Thelma and Louise Go to Chemo

My friend and I met through the National Association of Women Business Owners, where we both served on the same committee. Despite a 20-year age difference, we quickly became best pals. Both of us had similar family dynamics and the same quirky sense of humor. We had even started our companies the same year.

For more than 15 years, if one of us had a business question or needed a recommendation, we’d ring the other for advice. Like on “Who Wants to Be a Millionaire?”—we were each other’s “phone a friend.”

I will never forget that phone call from her as she was leaving her doctor’s office. My friend had been sick and in pain on and off for a summer. She had hit rock bottom and insisted on more tests from her doctor. Turns out, he originally misdiagnosed her. She actually had an aggressive cancer.

As in business, when you are faced with a challenge, you can crumble or say “game on.” My friend was in shock, and I wanted to help her. She had so many friends and relatives who were ready to step in, but it just made more sense if one person went to the doctor appointments and chemotherapy sessions with her.

I was that person.

Blood Counts and Secret Decoder Rings

Being a business owner might be the perfect qualification for dealing with a serious illness. Most major projects require a team of people, and cancer is no exception. You also have to set goals and manage deadlines. With doctor appointments, blood work, chemo and dialysis, this makes for quite a project, and there is not a handbook. Entrepreneurism skills helped us forge ahead.

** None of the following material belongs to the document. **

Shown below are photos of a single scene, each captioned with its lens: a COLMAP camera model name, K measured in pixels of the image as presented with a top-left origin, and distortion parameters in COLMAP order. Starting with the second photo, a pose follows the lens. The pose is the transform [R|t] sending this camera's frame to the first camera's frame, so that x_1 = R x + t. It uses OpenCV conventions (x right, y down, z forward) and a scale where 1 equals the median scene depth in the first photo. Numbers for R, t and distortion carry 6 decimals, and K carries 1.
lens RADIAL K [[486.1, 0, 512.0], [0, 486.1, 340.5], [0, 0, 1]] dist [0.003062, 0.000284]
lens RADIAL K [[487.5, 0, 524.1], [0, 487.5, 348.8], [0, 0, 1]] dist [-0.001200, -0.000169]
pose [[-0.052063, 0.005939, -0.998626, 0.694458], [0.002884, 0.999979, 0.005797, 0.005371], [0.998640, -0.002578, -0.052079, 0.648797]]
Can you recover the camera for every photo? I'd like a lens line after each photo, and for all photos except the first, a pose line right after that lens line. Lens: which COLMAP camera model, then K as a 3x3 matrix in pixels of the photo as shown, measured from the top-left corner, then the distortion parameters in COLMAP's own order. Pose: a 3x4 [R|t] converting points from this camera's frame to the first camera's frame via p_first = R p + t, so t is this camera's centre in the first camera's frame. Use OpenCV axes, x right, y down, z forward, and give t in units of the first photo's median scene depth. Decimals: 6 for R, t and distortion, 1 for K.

I bought us a journal and titled it “Thelma and Louise Go to Chemo”—a little like the journal that I use to take notes during all my client meetings. That journal became invaluable. It helped us keep track of medications, symptoms and the deluge of information that comes during a cancer treatment.

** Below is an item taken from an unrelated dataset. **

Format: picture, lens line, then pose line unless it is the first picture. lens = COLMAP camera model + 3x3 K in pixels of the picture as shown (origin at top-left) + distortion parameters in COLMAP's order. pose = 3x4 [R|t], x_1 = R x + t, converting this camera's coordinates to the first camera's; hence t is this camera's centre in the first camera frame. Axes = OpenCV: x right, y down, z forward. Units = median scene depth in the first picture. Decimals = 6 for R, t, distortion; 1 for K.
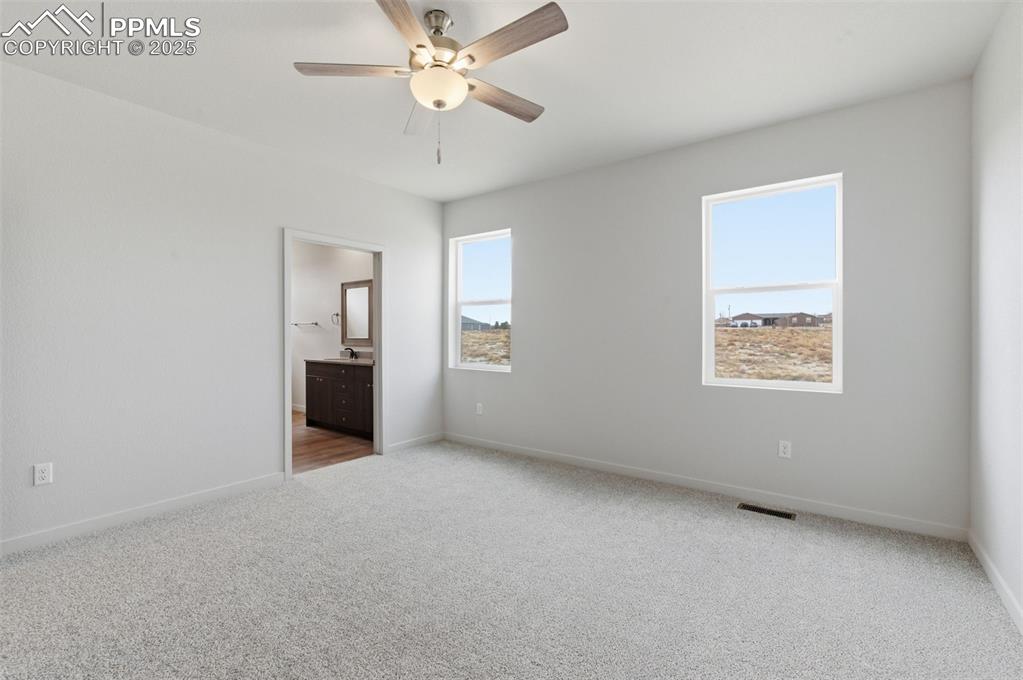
lens RADIAL K [[500.3, 0, 509.4], [0, 500.3, 336.7], [0, 0, 1]] dist [0.003229, 0.000238]
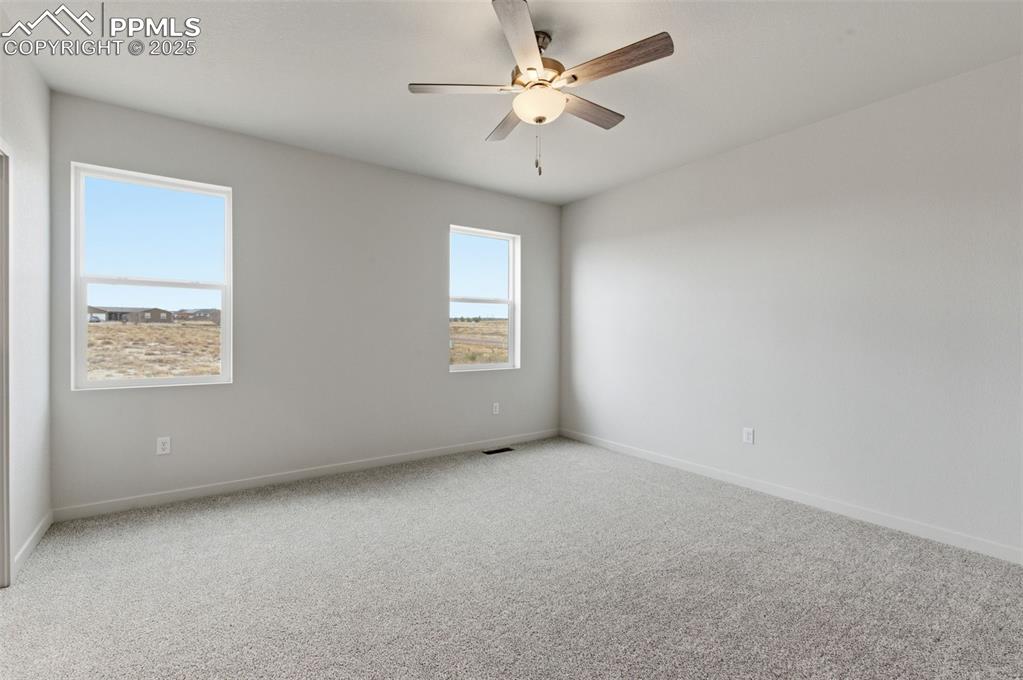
lens RADIAL K [[450.2, 0, 509.0], [0, 450.2, 337.3], [0, 0, 1]] dist [-0.001939, -0.000042]
pose [[0.244941, -0.009174, 0.969495, -0.370162], [-0.002170, 0.999948, 0.010011, -0.002670], [-0.969536, -0.004556, 0.244908, 0.302540]]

And we did what all good entrepreneurs do: we reached out to our network. Luckily, two friends—one who’s an oncologist, another who is in oncology pharmaceutical sales—offered their expertise. Both were happy to share their “secret decoder rings” when we had no clue what terminology and blood count results meant. My pharmaceutical friend even went so far as to meet us at chemo appointments and go to particularly important doctor appointments.

My friend and I were both active in the business community, and we knew some of the most successful—and busiest—women entrepreneurs in town. When they learned my friend was sick, a switch was flipped. All of a sudden, “Get Well” cards started coming, and more than a few had gift cards to local grocery stores inside. Meals were organized. The generosity of all these people is an incredible statement about entrepreneurs in Kansas City.

And thankfully, my friend had an incredible office manager. The business was still running, but now it ran in a different sort of way. She and I would meet in the hospital lobby to exchange papers to be signed. I could get on her work computer and help with bank reconciliations and answer other generic office questions when my friend was too sick to field questions since I had an idea of what she would have wanted to do.

‘Would Not Trade One Day’

I believe God—or the universe or whatever you prefer to call it—had a big hand in letting me be there for my friend. At the time, I owned an 8,000-square-foot warehouse and, tired of the maintenance costs and uncooperative tenants, I had decided to sell. I found a buyer at the same time my friend found out about her cancer. My employees became telecommuters, and I ran my business from my home—or whatever waiting room or doctor’s office we happened to be in that day.

One of my business mentors told me “there is a life expectancy to everything.” These words of wisdom have helped me gain perspective and peace many times.

After a year of being ill, my dear friend and business buddy decided it was just too much. She fought like a warrior and was such a role model for grace under fire, but she knew it was time to give her body a rest after so many physical setbacks. I respect and admire her courage and would not trade one day I was able to spend with her.